For this effort he traveled over six states in two weeks and spent thousands of dollars in expenses. This tour turned into one of the movement’s largest cross-organization collaborative efforts. It demonstrated the similarities in ideological outlook among white nationalists in the United Kingdom and the United States. The trip also encapsulated the paradox underlying the movement at that time. The mainstreaming wing had become the dominant trend at the moment. Its leaders included an educated set of middle-class professionals who now eschewed survivalist boot camps and cow pasture cross burnings.

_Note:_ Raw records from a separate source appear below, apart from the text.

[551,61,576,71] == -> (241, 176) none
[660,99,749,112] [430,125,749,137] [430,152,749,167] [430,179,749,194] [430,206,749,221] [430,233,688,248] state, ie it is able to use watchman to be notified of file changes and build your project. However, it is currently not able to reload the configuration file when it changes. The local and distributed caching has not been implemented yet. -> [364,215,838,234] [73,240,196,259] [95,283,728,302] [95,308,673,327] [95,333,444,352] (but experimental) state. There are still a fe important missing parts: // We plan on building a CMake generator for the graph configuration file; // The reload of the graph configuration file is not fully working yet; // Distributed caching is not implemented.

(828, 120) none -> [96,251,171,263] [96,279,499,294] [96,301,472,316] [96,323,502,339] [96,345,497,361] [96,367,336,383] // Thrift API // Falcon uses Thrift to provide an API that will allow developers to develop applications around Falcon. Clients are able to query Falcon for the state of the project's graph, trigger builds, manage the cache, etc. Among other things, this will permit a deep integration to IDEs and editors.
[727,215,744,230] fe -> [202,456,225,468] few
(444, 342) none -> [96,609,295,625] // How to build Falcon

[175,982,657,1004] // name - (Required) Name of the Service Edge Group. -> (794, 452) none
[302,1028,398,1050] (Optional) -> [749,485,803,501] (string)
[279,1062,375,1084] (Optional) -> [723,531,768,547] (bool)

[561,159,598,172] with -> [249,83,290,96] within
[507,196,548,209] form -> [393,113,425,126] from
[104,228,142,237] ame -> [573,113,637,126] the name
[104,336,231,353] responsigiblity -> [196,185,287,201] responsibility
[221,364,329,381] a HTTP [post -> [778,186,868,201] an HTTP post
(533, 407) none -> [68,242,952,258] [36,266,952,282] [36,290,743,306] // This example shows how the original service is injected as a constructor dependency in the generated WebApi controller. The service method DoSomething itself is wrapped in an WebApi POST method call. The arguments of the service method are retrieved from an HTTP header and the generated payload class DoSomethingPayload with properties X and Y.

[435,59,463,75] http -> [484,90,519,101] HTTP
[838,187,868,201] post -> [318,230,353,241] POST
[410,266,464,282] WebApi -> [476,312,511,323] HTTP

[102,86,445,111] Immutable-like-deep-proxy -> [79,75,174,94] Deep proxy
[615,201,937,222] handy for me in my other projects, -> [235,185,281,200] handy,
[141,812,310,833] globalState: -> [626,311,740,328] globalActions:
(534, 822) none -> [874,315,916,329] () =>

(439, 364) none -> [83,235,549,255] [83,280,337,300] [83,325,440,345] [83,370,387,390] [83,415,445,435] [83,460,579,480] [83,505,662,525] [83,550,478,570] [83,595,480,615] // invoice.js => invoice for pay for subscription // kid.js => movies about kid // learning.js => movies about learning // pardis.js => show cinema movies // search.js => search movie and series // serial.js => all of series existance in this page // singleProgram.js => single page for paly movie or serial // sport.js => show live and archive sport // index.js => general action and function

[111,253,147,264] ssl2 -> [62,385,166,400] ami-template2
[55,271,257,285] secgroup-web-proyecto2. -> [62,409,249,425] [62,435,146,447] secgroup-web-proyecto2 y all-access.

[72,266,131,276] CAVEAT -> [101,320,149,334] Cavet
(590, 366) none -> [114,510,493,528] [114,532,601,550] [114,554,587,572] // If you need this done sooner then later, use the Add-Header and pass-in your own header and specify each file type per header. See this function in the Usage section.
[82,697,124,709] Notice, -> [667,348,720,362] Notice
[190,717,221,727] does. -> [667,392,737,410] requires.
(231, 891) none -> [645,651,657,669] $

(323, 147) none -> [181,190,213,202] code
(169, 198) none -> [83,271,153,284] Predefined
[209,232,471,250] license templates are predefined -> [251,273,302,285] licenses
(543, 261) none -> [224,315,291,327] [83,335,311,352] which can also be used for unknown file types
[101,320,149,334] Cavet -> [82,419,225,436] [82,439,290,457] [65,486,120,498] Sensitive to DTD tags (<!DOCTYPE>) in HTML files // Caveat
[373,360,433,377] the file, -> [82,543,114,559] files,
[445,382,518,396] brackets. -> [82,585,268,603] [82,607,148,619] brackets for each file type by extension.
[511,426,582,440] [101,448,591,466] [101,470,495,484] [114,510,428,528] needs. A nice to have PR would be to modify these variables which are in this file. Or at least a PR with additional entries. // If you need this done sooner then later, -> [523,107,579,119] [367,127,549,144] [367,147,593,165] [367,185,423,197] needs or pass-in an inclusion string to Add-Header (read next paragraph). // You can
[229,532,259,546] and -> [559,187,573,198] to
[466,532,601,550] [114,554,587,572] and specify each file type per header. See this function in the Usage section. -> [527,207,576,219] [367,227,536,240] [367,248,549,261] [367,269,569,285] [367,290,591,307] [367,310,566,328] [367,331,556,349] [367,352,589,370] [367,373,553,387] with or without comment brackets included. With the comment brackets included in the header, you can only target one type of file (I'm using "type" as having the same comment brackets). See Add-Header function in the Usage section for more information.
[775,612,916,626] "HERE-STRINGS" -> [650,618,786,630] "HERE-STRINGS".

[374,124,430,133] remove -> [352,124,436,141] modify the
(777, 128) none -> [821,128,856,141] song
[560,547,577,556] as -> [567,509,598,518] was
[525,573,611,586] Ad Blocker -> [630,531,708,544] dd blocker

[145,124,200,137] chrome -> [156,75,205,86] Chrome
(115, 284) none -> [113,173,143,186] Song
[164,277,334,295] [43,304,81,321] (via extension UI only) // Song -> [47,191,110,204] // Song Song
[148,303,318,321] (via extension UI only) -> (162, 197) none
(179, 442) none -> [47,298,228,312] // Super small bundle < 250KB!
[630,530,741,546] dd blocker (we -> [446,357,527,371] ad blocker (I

They campaigned for public office instead, rewrote history from computer workstations, waged war from hotel lecterns, and searched for personalities to bridge the gap between them and Middle Americans. While they hoped to hold court in the palaces of public opinion, these mainstreamers were more often left on the street outside. They were also repeatedly
undercut by the vanguardist urge to smash and kill. Riven by a split personality, the movement, driven to change society from within, was at odds with itself. With a self-contradictory ideology and competing strategies, organizational factionalism was sure to follow as John Tyndall trekked across the United States.

His first stop was a relatively sober and respectful visit with the reclusive Wilmot Robertson, the author of
The Dispossessed Majority
. The two had established a friendship back in 1979, during an earlier tour by Tyndall across the South. Now tucked away in North Carolina’s Nantahala Mountains, less than four hours north of Atlanta, Robertson had remained a reclusive figure during the two decades since he published his magnum opus. In fact, his actual identity, Humphrey Ireland, had been a closely kept secret.
13
However, his publishing house, Howard Allen Enterprises, was a matter of record with the state of Florida, where it was registered. Humphrey Ireland and his wife, Mary, were the only two officers of the corporation, which was named after their sons, Howard and Allen. During the last productive years of their lives, the couple settled in a substantial middle-class log house with a two-bedroom guesthouse deep in the southern Appalachian Mountains near Whittier, North Carolina. Mary conducted the couple’s affairs with the outside world, and their political identities remained unknown to their neighbors, several of whom were Jewish. Gray-haired, blue-eyed, wrinkled, and slightly stooped on a six-foot plus frame in old age, Robertson occasionally held court for visiting white nationalist dignitaries, and Tyndall enjoyed several days of pleasant hospitality during this visit.
14
Dickson played a loyal Sancho Panza to Tyndall’s delusional Don Quixote. In addition to organizing the national speaking tour, Dickson issued the invitations to the event in Atlanta.
15
“Mr. Tyndall deserves a hearty American welcome by virtue of his life long devotion to our cause,” Dickson wrote in an invitation letter.
16
Using the name Anglo-American Forum, Dickson booked an area Marriott Hotel.
17
(The previous year he had used the name of his Atlanta Committee for Historical Review for invitations to an event that was canceled after Tyndall was denied entry to the United States.)
18
At the hotel, a few area Klan chiefs mixed with clumps of skinhead youths. But the majority of attendees appeared to be educated and domesticated middle-class citizens. About two hundred paid a five-dollar fee at the door. Dickson, clever as always, opened the meeting. He complained about coverage in the local press, denied the charge that he personally was an “extremist,” and then gave a glowing introduction to Tyndall. Although Tyndall had been convicted of crimes at home, Dickson argued, American courts would have treated
the same matters differently. In any case, Tyndall’s record proved his leadership mettle.